Description of the task: Repeat exactly the lines from the start of the records below through the line that contains "169 173 14430", including both.

[Collected data entries]
-----

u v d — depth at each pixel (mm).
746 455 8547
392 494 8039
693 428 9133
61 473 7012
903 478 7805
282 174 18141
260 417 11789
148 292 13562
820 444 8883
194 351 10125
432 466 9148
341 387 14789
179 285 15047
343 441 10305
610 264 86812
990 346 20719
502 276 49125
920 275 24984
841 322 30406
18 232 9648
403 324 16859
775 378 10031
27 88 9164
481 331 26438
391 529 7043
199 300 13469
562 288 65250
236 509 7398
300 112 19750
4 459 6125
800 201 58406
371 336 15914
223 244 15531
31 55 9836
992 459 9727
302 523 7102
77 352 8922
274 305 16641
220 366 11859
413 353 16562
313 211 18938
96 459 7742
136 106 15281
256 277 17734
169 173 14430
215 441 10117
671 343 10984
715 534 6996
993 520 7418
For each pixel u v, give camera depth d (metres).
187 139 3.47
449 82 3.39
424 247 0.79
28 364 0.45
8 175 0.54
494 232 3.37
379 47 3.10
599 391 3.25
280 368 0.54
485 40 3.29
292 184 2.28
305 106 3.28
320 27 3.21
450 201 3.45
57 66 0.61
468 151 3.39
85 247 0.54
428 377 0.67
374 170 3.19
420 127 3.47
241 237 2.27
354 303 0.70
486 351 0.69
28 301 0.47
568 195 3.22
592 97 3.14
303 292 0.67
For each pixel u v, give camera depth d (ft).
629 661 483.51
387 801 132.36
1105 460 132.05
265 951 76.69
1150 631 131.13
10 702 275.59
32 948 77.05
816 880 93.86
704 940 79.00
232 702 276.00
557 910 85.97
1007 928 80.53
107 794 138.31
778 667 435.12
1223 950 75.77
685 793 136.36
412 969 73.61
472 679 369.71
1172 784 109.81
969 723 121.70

-----

Result of this task:
u v d — depth at each pixel (mm).
746 455 8547
392 494 8039
693 428 9133
61 473 7012
903 478 7805
282 174 18141
260 417 11789
148 292 13562
820 444 8883
194 351 10125
432 466 9148
341 387 14789
179 285 15047
343 441 10305
610 264 86812
990 346 20719
502 276 49125
920 275 24984
841 322 30406
18 232 9648
403 324 16859
775 378 10031
27 88 9164
481 331 26438
391 529 7043
199 300 13469
562 288 65250
236 509 7398
300 112 19750
4 459 6125
800 201 58406
371 336 15914
223 244 15531
31 55 9836
992 459 9727
302 523 7102
77 352 8922
274 305 16641
220 366 11859
413 353 16562
313 211 18938
96 459 7742
136 106 15281
256 277 17734
169 173 14430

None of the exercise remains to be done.